Problem description: Go through the records and show each line where the word "Shrimp" occurs.

Saved entries:
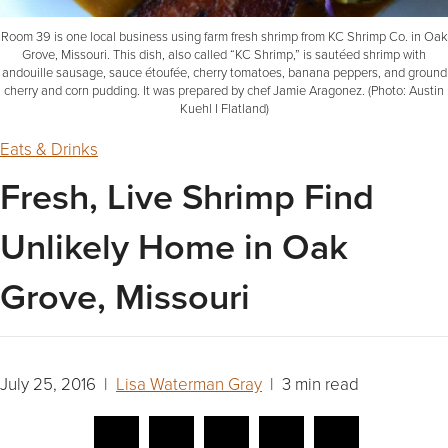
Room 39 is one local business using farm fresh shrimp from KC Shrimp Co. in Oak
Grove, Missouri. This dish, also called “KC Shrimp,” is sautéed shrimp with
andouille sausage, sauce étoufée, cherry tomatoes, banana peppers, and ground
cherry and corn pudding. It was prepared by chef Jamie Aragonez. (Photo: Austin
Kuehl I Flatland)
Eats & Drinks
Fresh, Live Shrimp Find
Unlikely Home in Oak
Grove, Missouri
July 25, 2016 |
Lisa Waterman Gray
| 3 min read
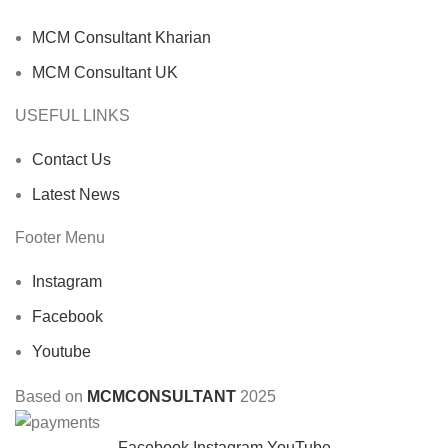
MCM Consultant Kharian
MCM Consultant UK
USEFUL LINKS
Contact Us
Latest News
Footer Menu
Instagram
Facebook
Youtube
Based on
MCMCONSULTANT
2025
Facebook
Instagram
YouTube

...

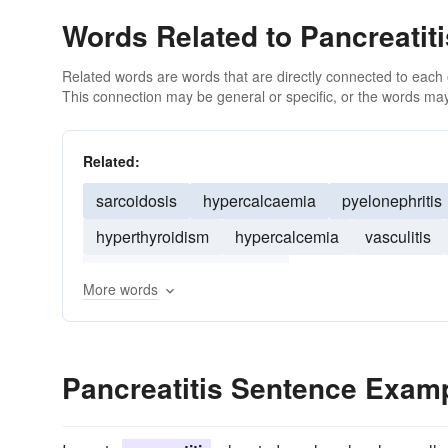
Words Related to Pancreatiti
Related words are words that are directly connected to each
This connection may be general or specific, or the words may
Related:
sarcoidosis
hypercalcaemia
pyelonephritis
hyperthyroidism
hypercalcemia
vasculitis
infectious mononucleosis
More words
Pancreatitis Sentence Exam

Answer box:
Room 39 is one local business using farm fresh shrimp from KC Shrimp Co. in Oak
Grove, Missouri. This dish, also called “KC Shrimp,” is sautéed shrimp with
Fresh, Live Shrimp Find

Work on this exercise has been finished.